# Is this a Termite?



## imachabeli (Oct 8, 2009)

We just bought a house and previous owner had termite treatment done last year. 
Two days ago I found a couple of unknown species (on the picture) in the kitchen and dozen in the backyard. Yesterday guys from pest pest control arrived an said that that's not a termite but they looked really unsure, plus since house is on the annual contract they have zero motivation to acknowledge even if these are termites.
Attached are the pictures.


----------



## nap (Dec 4, 2007)

looks like an earwig for the most part. A bit odd shaped compared to what I am used to seeing but basically correct.

http://www.google.com/images?um=1&h...&sa=1&q=earwig&aq=f&aqi=g10&aql=&oq=&gs_rfai=


----------



## Yoyizit (Jul 11, 2008)

http://www.skpestelimination.com/about/pest_pics/termites.gif


----------



## nap (Dec 4, 2007)

scroll down just a bit on this link. There is an earwig pictured that, to me, looks identical to your pictures.

and here is a European earwig. Looks very similar.


----------



## chrisn (Dec 23, 2007)

nap said:


> looks like an earwig for the most part. A bit odd shaped compared to what I am used to seeing but basically correct.
> 
> http://www.google.com/images?um=1&h...&sa=1&q=earwig&aq=f&aqi=g10&aql=&oq=&gs_rfai=


 
Thats because it is!:yes::laughing:


----------



## nap (Dec 4, 2007)

chrisn said:


> Thats because it is!:yes::laughing:


well, there are a few different species of earwigs and those are a bit different than the ones I have around my place. 










Get it? It's an ear with a wig on it; an ear wig!!:whistling2:


----------



## fabrk8r (Feb 12, 2010)

It's an earwig...they appear to be immature specimens because of the short abdomens on the ones in the pics.

They are harmless to people and animals, although like a most insects they like warm, dark, places...like the contactors on your condensing unit. I also find them plugging my hose nozzles every summer.

Here is some info copied and pasted from the web (so it must be true!)...

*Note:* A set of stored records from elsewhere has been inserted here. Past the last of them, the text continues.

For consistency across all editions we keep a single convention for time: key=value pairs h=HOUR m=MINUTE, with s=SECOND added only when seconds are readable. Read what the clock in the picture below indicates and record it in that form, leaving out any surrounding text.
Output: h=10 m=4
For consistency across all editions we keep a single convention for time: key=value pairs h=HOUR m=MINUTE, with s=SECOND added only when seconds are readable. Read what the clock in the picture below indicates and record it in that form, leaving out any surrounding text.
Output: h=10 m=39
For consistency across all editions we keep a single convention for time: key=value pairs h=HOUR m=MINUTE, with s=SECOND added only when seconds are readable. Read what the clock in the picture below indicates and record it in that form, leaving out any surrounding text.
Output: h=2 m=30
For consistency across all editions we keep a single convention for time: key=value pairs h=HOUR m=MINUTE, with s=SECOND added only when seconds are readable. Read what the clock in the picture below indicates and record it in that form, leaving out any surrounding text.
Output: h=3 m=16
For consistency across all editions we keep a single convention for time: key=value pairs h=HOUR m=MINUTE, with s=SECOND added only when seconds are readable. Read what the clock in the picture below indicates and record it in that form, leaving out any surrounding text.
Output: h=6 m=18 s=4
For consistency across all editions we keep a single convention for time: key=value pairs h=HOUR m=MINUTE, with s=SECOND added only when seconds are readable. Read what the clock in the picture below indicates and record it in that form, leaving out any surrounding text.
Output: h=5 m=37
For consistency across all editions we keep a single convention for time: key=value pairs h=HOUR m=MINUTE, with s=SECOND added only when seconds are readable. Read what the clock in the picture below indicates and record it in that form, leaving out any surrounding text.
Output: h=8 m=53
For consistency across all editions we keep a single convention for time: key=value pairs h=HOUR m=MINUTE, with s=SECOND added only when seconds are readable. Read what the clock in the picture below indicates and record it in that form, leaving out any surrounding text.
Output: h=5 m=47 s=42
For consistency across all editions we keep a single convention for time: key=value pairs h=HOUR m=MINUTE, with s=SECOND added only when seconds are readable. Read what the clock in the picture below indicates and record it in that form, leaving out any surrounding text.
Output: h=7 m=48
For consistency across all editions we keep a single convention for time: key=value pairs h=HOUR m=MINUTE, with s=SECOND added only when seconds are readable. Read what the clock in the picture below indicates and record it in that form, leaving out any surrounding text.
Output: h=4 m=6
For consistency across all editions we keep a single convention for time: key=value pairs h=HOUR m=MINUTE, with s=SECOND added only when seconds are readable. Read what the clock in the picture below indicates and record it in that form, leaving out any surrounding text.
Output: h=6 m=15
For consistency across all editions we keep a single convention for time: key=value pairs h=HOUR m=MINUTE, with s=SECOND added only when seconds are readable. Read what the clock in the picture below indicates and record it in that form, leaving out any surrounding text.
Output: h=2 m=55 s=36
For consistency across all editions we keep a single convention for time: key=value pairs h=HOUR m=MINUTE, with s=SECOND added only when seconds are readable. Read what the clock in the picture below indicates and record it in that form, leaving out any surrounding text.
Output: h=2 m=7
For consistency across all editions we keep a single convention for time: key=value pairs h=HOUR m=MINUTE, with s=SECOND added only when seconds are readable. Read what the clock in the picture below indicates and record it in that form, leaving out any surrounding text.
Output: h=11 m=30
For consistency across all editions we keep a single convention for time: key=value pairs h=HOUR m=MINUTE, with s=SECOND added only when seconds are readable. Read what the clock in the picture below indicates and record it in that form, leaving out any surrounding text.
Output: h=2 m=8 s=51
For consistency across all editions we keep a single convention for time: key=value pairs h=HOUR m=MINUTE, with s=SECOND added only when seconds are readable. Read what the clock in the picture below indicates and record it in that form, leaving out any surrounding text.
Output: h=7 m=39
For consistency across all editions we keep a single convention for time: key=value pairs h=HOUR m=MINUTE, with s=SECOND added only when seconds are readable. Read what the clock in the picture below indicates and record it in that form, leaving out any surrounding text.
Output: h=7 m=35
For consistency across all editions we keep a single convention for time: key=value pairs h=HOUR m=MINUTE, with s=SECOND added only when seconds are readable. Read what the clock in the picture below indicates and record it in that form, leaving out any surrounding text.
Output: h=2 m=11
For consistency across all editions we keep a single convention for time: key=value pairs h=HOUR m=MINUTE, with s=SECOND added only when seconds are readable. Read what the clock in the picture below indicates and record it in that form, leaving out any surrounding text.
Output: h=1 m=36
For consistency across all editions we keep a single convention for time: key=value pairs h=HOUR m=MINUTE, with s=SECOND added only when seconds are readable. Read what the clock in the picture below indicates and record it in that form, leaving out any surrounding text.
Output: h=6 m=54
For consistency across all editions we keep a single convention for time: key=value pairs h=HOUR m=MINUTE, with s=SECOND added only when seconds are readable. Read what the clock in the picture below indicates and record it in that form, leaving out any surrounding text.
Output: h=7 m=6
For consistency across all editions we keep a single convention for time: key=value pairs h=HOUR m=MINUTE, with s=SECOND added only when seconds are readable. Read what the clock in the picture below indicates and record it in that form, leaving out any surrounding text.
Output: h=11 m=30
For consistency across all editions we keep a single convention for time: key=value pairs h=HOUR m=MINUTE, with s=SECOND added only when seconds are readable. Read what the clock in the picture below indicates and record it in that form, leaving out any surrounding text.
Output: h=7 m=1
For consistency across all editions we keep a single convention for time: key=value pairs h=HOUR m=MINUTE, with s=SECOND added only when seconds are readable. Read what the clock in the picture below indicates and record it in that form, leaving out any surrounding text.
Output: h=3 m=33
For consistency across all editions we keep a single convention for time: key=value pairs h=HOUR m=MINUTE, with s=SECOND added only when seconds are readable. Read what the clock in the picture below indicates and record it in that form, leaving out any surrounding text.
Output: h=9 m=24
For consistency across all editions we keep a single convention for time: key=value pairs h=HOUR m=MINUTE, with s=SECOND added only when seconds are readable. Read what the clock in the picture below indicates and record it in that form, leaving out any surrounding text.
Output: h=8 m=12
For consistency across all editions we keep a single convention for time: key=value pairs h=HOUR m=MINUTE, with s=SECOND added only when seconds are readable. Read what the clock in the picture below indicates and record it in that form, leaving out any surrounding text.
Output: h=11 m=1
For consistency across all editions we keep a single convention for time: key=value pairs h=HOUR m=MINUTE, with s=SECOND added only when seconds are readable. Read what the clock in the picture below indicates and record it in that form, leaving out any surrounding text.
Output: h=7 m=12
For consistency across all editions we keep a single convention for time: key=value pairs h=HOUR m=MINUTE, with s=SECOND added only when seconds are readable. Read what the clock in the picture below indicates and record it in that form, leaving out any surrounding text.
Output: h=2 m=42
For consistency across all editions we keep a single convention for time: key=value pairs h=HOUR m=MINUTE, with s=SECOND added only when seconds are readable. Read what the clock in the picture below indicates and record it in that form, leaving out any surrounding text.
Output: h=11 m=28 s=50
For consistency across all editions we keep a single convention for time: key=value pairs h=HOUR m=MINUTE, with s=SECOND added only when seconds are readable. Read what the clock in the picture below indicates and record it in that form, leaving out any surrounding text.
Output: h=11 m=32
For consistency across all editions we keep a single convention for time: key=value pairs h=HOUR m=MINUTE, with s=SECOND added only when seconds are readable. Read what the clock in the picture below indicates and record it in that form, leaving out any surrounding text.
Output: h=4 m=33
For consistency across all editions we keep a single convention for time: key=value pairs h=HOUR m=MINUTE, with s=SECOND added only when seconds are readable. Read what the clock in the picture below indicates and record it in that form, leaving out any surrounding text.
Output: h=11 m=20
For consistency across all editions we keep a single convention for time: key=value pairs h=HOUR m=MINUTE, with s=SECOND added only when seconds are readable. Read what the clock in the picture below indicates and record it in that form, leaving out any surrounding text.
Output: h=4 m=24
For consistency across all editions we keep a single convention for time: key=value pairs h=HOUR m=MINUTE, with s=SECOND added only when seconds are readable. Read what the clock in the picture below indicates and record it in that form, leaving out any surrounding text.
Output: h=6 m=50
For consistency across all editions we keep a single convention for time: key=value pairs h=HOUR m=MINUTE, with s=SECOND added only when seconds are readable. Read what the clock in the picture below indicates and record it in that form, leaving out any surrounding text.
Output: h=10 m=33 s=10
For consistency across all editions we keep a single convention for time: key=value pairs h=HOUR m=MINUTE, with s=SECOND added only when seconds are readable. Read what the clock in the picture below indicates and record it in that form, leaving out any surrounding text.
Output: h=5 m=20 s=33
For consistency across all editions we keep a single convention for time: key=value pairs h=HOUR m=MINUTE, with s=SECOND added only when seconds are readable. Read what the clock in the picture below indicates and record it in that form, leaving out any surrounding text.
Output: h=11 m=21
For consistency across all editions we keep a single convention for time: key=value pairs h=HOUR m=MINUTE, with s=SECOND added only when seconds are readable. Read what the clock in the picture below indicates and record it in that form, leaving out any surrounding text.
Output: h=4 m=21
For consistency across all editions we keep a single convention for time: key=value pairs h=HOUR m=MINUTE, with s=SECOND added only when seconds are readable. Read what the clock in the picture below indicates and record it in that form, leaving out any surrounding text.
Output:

"Earwigs eat an omnivorous diet of other insects and plants. This diet can be beneficial: earwigs feed on aphids, mites, fleas, and insect eggs. Unfortunately, in gardens they munch on dahlias, marigolds, lettuce, potatoes, and hostas. They will also feed on mosses, lichens, and algae. Earwigs are active at night and hide during the day in almost any dark, confined space, particularly if it is moist."


----------



## imachabeli (Oct 8, 2009)

Thanks to everyone responded. The species I cought definitely look like earwigs.


----------



## DUDE! (May 3, 2008)

I put my glasses on and looked real close,, Nope, thats not KC


----------